Cette posture contraste avec les suggestions implicites de plusieurs organismes multilatéraux. Le Fonds monétaire international (FMI), dont le programme avec Dakar est en suspens depuis l’ajustement des chiffres de la dette, a régulièrement insisté sur l’impératif de retrouver une trajectoire financière soutenable. Parallèlement, les agences de notation ont dégradé la signature souveraine du Sénégal à plusieurs reprises ces derniers mois, rendant plus coûteux un éventuel retour sur les marchés internationaux.
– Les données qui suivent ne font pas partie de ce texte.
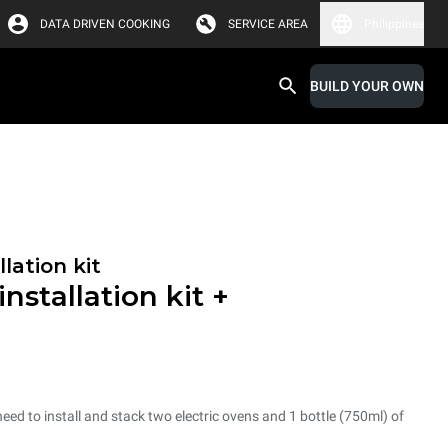
DATA DRIVEN COOKING
SERVICE AREA
Philippines
BUILD YOUR OWN
lation kit
nstallation kit +
need to install and stack two electric ovens and 1 bottle (750ml) of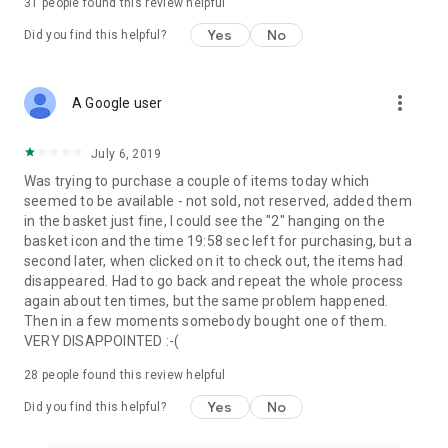
31
people found this review helpful
Yes
No
Did you find this helpful?
more_vert
A Google user
July 6, 2019
Was trying to purchase a couple of items today which
seemed to be available - not sold, not reserved, added them
in the basket just fine, I could see the "2" hanging on the
basket icon and the time 19:58 sec left for purchasing, but a
second later, when clicked on it to check out, the items had
disappeared. Had to go back and repeat the whole process
again about ten times, but the same problem happened.
Then in a few moments somebody bought one of them.
VERY DISAPPOINTED :-(
28
people found this review helpful
Yes
No
Did you find this helpful?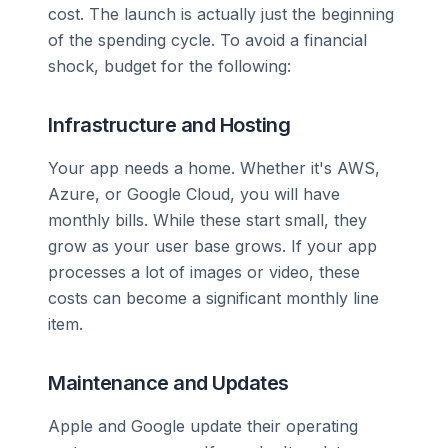
cost. The launch is actually just the beginning
of the spending cycle. To avoid a financial
shock, budget for the following:
Infrastructure and Hosting
Your app needs a home. Whether it's AWS,
Azure, or Google Cloud, you will have
monthly bills. While these start small, they
grow as your user base grows. If your app
processes a lot of images or video, these
costs can become a significant monthly line
item.
Maintenance and Updates
Apple and Google update their operating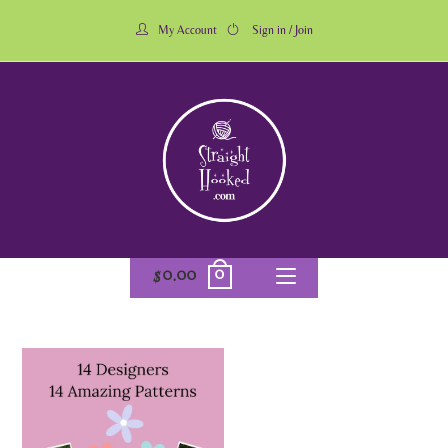
My Account
Sign in / Join
0
$
0.00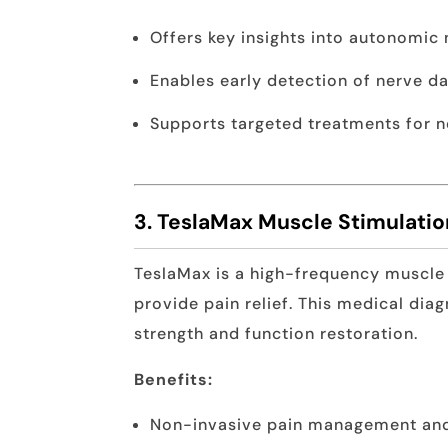
Offers key insights into autonomic
Enables early detection of nerve 
Supports targeted treatments for n
3. TeslaMax Muscle Stimulati
TeslaMax is a high-frequency muscle
provide pain relief. This medical dia
strength and function restoration.
Benefits:
Non-invasive pain management an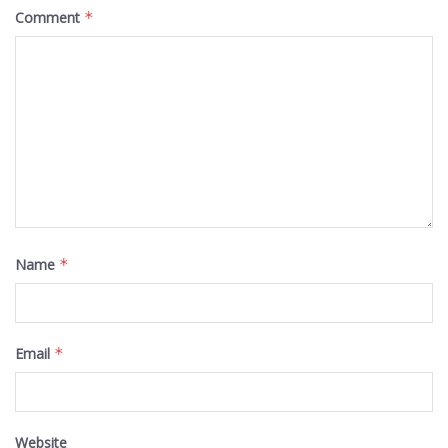
Comment
*
Name
*
Email
*
Website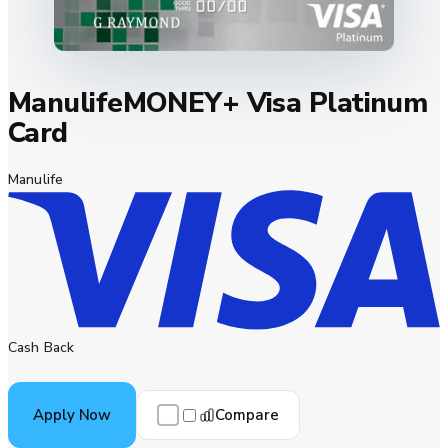
ManulifeMONEY+ Visa Platinum
Card
Manulife
Cash Back
Compare
Apply Now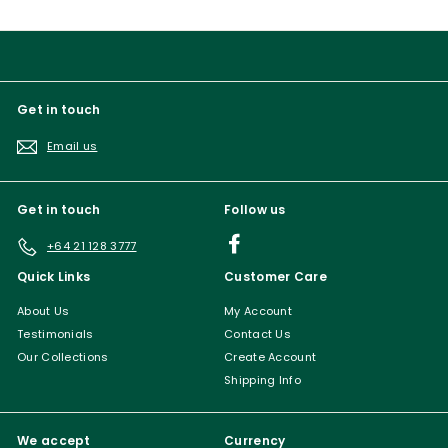
Get in touch
Email us
Get in touch
Follow us
Facebook
+64 21 128 3777
Quick Links
Customer Care
About Us
My Account
Testimonials
Contact Us
Our Collections
Create Account
Shipping Info
We accept
Currency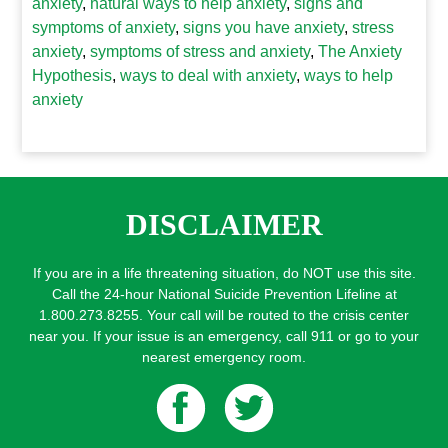
anxiety
,
natural ways to help anxiety
,
signs and
symptoms of anxiety
,
signs you have anxiety
,
stress
anxiety
,
symptoms of stress and anxiety
,
The Anxiety
Hypothesis
,
ways to deal with anxiety
,
ways to help
anxiety
DISCLAIMER
If you are in a life threatening situation, do NOT use this site.
Call the 24-hour National Suicide Prevention Lifeline at
1.800.273.8255. Your call will be routed to the crisis center
near you. If your issue is an emergency, call 911 or go to your
nearest emergency room.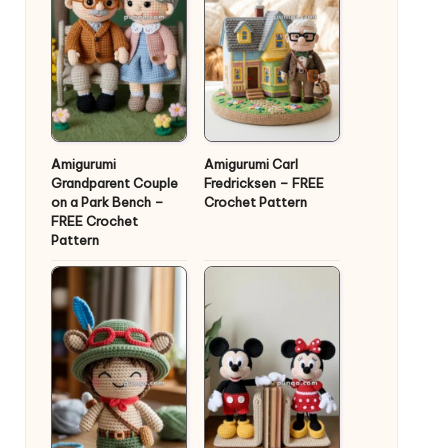
Amigurumi
Amigurumi Carl
Grandparent Couple
Fredricksen – FREE
on a Park Bench –
Crochet Pattern
FREE Crochet
Pattern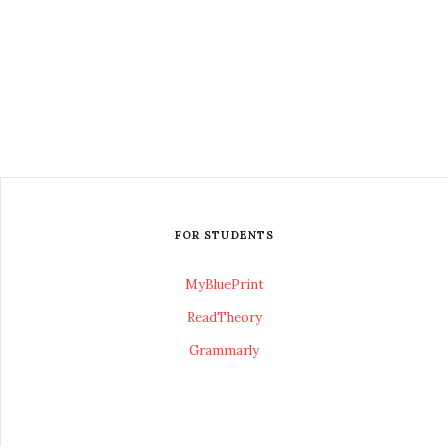
FOR STUDENTS
MyBluePrint
ReadTheory
Grammarly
La gestion souveraine : entre ambitions et réalités économiques

Dans la pratique, la gestion souveraine promue par El Malick Ndiaye repose sur un ensemble de mesures déjà envisagées par le gouvernement. Parmi celles-ci figurent l’élargissement de l’assiette fiscale, une rationalisation rigoureuse des dépenses publiques, la renégociation ciblée de certains contrats jugés déséquilibrés, et une mobilisation accrue des revenus générés par les hydrocarbures. Bien que vaste, l’efficacité à court terme de cette panoplie d’outils reste incertaine. La production pétrolière du champ de Sangomar et celle de gaz de Grand Tortue Ahmeyim devraient progressivement alimenter les caisses de l’État, mais ne suffiront pas, à elles seules, à inverser la courbe de l’endettement.

Le ratio dette publique sur produit intérieur brut, après réévaluation par la Cour des comptes, dépasse désormais les seuils communautaires définis par l’Union économique et monétaire ouest-africaine (UEMOA). Dans ce contexte, le défi pour Dakar est de dégager des marges budgétaires sans compromettre ses relations avec les bailleurs de fonds traditionnels. La complexité de cette tâche est accentuée par le fait que le service de la dette absorbe une part croissante des recettes intérieures, réduisant ainsi les capacités d’investissement public dans des secteurs cruciaux comme le social et les infrastructures.

Un message politique clair aux marchés et à la population

L’intervention du président de l’Assemblée nationale cible simultanément plusieurs auditoires. Aux investisseurs, elle envoie un signal fort : le Sénégal demeure un emprunteur fiable, déterminé à honorer ses engagements sans recourir à un mécanisme de défaut organisé. Pour les citoyens sénégalais, elle réaffirme la promesse de campagne d’une rupture avec les anciens modèles de tutelle financière. Enfin, aux partenaires régionaux, elle consolide une posture d’autonomie revendiquée, dans une sous-région où la question de la souveraineté économique est devenue primordiale.

Cependant, la crédibilité de cette stratégie dépendra intrinsèquement de la capacité du gouvernement à produire des résultats concrets et tangibles dans les prochaines lois de finances, notamment en matière de mobilisation des recettes et de maîtrise des dépenses. Le retour à un accord avec le FMI, bien que pour l’instant écarté dans sa forme conventionnelle, demeure une éventualité que les marchés financiers surveillent de près. Plusieurs économistes africains estiment qu’un compromis technique, distinct d’une restructuration formelle, pourrait à terme s’avérer nécessaire pour rouvrir l’accès aux financements concessionnels.

Pour El Malick Ndiaye, l’enjeu dépasse la simple comptabilité publique : il s’agit de prouver la viabilité d’un modèle de gestion économique en phase avec le discours souverainiste porté depuis l’accession au pouvoir du Pastef. Le président de l’Assemblée a insisté sur l’inscription de ce message dans une perspective de long terme, réfutant toute interprétation conjoncturelle de la position du Sénégal.